Joël Robuchon, cet homme perspicace et méthodique, devenu le cuisinier le plus parfait du monde, a toujours attiré notre attention. Il a marqué l’histoire grâce à cette virtuosité archangélique imbattable, grâce au développement d'un style propre d’articulations circulaires sur l’assiette, grâce aux grandes recettes qu’il a enfantées et qui se sont répandues dans des centaines de restaurants gastronomiques, et grâce à tant d’autres choses …

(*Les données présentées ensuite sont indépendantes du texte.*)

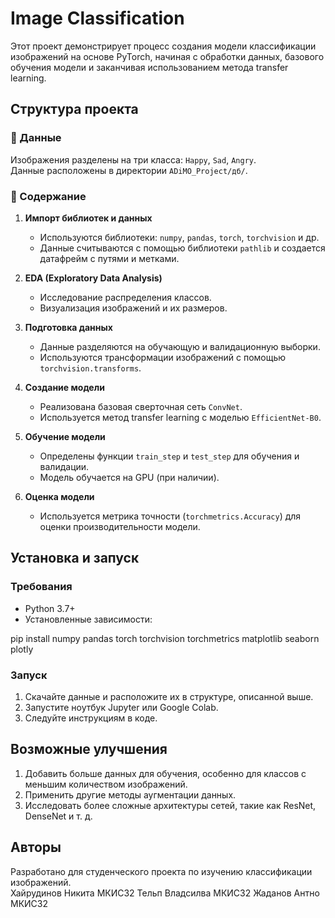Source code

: # Image Classification

Этот проект демонстрирует процесс создания модели классификации изображений на основе PyTorch, начиная с обработки данных, базового обучения модели и заканчивая использованием метода transfer learning.

## Структура проекта

### 📂 Данные
Изображения разделены на три класса: `Happy`, `Sad`, `Angry`.  
Данные расположены в директории `ADiMO_Project/дб/`.

### 📜 Содержание
1. **Импорт библиотек и данных**  
   - Используются библиотеки: `numpy`, `pandas`, `torch`, `torchvision` и др.
   - Данные считываются с помощью библиотеки `pathlib` и создается датафрейм с путями и метками.  

2. **EDA (Exploratory Data Analysis)**  
   - Исследование распределения классов.  
   - Визуализация изображений и их размеров.  

3. **Подготовка данных**  
   - Данные разделяются на обучающую и валидационную выборки.  
   - Используются трансформации изображений с помощью `torchvision.transforms`.  

4. **Создание модели**  
   - Реализована базовая сверточная сеть `ConvNet`.  
   - Используется метод transfer learning с моделью `EfficientNet-B0`.  

5. **Обучение модели**  
   - Определены функции `train_step` и `test_step` для обучения и валидации.  
   - Модель обучается на GPU (при наличии).  

6. **Оценка модели**  
   - Используется метрика точности (`torchmetrics.Accuracy`) для оценки производительности модели.  

## Установка и запуск

### Требования
- Python 3.7+
- Установленные зависимости:

pip install numpy pandas torch torchvision torchmetrics matplotlib seaborn plotly


### Запуск
1. Скачайте данные и расположите их в структуре, описанной выше.
2. Запустите ноутбук Jupyter или Google Colab.
3. Следуйте инструкциям в коде.


## Возможные улучшения
1. Добавить больше данных для обучения, особенно для классов с меньшим количеством изображений.  
2. Применить другие методы аугментации данных.  
3. Исследовать более сложные архитектуры сетей, такие как ResNet, DenseNet и т. д.  


## Авторы
Разработано для студенческого проекта по изучению классификации изображений.  
Хайрудинов Никита МКИС32
Тельп Владсилва МКИС32
Жаданов Антно МКИС32


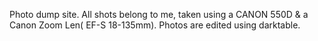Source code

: Photo dump site. All shots belong to me, taken using a CANON 550D & a Canon Zoom Len( EF-S 18-135mm). Photos are edited using darktable.

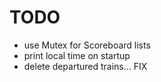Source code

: # TODO
- use Mutex for Scoreboard lists
- print local time on startup
- delete departured trains... FIX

Un jour, il a décidé d'en finir avec la pression que supposait le fait d’atteindre un 9,75/10 à chaque table et que le convive attendait du grand maître. Après une période de réflexion, de temps consacré à des programmes télévisés et à des livres, à des conseils et assistances divers, il revient à la charge, depuis deux ans, avec quelque chose de nouveau : L’Atelier de Joël Robuchon (5, rue de Montalembert - 75007 Paris. Tel.: 00.33.0142225656. 100/140 €).
À la fin du printemps 2004, Joël a fait un pas de plus dans sa formule de “prêt-à- porter” de haute cuisine. Sur inspiration de L’Atelier, un luxueux bistrot contemporain a vu le jour : La Table, un établissement de design, fonctionnel, qui sert une haute cuisine classique, actuelle, tout à fait adaptée aux goûts en vogue. C’est surtout le savoir-faire qui règne : intelligence des conceptions, professionnalisme notoire au fourneau et en salle, méticulosité dans le travail… organisation Joël Robuchon. Une rigueur, une sagesse et une perspicacité qui ont situé ce célébrissime chef sur le podium du monde gastronomique pendant une décennie. Outre les établissements précités, il a mis sur pied une chaîne de restaurants qui reproduisent ses vertus dans diverses grandes villes du monde selon une identité propre.
Après quelques années de parcours, La Table de Joël Robuchon a atteint sa plénitude gastronomique, synonyme de cuisine intemporelle extrêmement vertueuse.
En guise d’apéritif, la gelée de pamplemousse avec crème à l’avocat et quelques feuilles de coriandre proposent des contrastes gustatifs et tactiles intéressants. Très grande distinction pour le foie gras frais cuit au torchon qui, comme tous les autres plats, fait montre d’une sélection minutieuse des produits et d’une technique de cuisson irréprochable. Il est accompagné d’éléments divers, en fonction des saisons, comme par exemple la compote aux pêches blanches et poivre de Séchuan. Dans une même ligne de fine érudition et d’honorabilité, reposant sur une exquisité inébranlable, Joël propose l’œuf mollet couronné d’un majestueux caviar et d’une julienne de pâte à brick (une sorte de pommes allumettes) déposée sur une crème aigre avec des incrustations de dés de saumon fumé. Pour lever les doutes éventuels relatifs au style et au perfectionnisme du chef, rien de tel que les morilles, splendides, exultantes, cuites au vin d’Arbois, accompagnées de farfalle (pâtes en forme de nœud papillon) et d’asperges vertes de Provence al dente, le tout rehaussé d’une sauce mousseuse et onctueuse qui transmet les saveurs du champignon et de son traitement. Et que dire du foie gras à la plancha, superbe, proposé avec des fèves sans peau, des artichauts, de la roquette et du lard en deux textures, en tranches croustillantes et en ragoût sous forme de julienne.
Parmi les poissons, notons deux bonnes exécutions bien conçues et travaillées : les fameux filets de rougets à l’huile d’olive avec caviar d’aubergine au coriandre et le Saint-Pierre à la plancha légèrement acidulé au citron vert, tomate à l’échalote et au basilic.
Doctorale, la section des viandes : le ris de veau tendre et sybaritique aromatisé au laurier accompagné d’une feuille de bette farcie ; les côtelettes d’agneau de lait des Pyrénées aux arômes de fleurs de thym ; la caille au foie gras caramélisé accompagnée de la fameuse purée de pomme de terre qui, cette fois, est proposée truffée, est synonyme de force de caractère et de grand contraste.
Autres mets synonymes de grande étoffe et de longs succès : l’araignée de mer sur crème au fenouil assortie d’une fine gelée de crustacés ; le tourteau aux fines tranches de navets épicés ; ou encore les langoustines en papillote croquantes au basilic.
Ne manquez surtout pas la meringue aux fruits rouges farcie de fraises servie en compagnie de yaourt, très technique et on ne peut plus raffinée.
En définitive, une haute cuisine viable, urbaine et intemporelle, avec la griffe et la garantie du maître Robuchon, en état de grâce.